- _What you have to do_: Pull out every line from the records below that contains the string "right", matching case exactly.

- _Dataset excerpts_:

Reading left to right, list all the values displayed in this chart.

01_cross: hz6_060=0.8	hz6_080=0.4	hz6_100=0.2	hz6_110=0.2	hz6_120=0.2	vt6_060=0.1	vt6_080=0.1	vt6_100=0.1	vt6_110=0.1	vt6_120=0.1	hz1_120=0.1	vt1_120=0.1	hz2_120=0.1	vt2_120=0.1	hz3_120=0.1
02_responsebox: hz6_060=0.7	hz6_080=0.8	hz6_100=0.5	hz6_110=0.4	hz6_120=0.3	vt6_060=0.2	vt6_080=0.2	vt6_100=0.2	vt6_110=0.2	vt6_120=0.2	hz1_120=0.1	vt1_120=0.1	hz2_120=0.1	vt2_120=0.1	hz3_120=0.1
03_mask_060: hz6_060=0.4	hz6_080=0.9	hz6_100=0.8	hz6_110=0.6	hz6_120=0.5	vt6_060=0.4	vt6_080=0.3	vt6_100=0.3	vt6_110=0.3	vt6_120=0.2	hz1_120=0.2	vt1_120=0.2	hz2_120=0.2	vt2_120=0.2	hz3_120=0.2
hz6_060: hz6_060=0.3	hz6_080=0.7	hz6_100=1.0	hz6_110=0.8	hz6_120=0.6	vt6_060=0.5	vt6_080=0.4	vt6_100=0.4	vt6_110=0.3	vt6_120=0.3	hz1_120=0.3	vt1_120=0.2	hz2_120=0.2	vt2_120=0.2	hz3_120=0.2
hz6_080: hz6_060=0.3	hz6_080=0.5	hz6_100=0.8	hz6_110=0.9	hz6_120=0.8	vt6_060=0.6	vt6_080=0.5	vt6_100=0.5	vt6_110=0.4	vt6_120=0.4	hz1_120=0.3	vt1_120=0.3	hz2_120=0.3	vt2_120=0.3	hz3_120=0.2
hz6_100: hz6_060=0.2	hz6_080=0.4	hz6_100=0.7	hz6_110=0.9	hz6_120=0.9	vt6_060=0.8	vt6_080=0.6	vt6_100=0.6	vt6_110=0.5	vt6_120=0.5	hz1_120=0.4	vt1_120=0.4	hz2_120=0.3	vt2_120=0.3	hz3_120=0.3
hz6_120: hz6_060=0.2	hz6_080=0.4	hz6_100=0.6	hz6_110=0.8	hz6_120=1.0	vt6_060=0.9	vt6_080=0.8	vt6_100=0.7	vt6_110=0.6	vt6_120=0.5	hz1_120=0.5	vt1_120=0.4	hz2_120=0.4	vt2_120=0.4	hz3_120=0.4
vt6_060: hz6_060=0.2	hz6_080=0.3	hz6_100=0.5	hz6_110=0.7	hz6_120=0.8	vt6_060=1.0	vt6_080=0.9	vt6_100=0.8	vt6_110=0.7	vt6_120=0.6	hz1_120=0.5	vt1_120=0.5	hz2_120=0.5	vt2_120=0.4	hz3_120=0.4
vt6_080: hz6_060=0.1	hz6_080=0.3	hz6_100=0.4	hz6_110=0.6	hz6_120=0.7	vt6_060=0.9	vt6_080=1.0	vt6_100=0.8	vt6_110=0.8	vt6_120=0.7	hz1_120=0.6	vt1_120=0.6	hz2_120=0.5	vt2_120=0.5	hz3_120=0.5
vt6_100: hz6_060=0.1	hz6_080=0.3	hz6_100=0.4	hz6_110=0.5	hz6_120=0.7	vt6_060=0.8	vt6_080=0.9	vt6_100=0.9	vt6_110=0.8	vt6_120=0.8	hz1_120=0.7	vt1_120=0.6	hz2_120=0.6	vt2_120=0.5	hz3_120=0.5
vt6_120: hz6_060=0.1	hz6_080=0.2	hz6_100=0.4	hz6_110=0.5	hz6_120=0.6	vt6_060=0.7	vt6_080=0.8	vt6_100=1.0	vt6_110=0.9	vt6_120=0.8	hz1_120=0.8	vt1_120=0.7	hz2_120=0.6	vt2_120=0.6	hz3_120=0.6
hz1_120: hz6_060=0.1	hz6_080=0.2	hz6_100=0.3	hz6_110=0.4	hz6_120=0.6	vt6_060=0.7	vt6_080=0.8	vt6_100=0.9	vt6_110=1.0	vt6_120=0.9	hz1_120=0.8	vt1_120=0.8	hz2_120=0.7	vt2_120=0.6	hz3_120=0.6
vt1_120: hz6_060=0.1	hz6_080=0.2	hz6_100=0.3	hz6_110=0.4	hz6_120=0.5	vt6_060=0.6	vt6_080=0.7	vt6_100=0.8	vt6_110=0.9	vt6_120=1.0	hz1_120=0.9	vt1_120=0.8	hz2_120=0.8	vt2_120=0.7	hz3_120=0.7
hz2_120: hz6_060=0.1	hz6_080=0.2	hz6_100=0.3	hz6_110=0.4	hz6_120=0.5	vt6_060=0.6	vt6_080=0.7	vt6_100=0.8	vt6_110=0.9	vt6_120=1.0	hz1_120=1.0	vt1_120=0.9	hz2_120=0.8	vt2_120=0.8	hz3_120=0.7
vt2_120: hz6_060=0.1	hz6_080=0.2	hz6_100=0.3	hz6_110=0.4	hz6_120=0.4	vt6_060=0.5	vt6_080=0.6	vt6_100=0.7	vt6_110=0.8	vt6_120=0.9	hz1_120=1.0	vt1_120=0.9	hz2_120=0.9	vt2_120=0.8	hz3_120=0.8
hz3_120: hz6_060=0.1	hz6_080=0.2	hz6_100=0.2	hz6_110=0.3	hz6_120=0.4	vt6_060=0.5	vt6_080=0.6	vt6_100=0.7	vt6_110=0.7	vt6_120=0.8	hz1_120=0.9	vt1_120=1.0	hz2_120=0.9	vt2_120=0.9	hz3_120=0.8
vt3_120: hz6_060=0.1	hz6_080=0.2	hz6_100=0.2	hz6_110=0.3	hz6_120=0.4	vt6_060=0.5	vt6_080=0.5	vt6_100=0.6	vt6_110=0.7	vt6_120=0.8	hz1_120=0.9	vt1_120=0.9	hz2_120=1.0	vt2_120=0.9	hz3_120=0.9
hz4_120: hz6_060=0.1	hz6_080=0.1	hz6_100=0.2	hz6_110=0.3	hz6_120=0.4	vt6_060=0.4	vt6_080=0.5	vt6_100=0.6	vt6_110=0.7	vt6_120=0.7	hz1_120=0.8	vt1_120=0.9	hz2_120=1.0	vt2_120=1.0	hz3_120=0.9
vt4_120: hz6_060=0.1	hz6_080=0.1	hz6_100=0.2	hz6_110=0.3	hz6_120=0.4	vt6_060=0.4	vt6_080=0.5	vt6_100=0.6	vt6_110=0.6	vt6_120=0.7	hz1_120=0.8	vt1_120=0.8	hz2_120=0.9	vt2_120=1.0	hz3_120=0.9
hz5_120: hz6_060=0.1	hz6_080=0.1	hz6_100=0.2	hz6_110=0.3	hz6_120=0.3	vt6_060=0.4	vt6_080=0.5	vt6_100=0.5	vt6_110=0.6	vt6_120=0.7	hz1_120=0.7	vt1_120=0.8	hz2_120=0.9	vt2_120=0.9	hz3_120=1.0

- _Task output_:
Reading left to right, list all the values displayed in this chart.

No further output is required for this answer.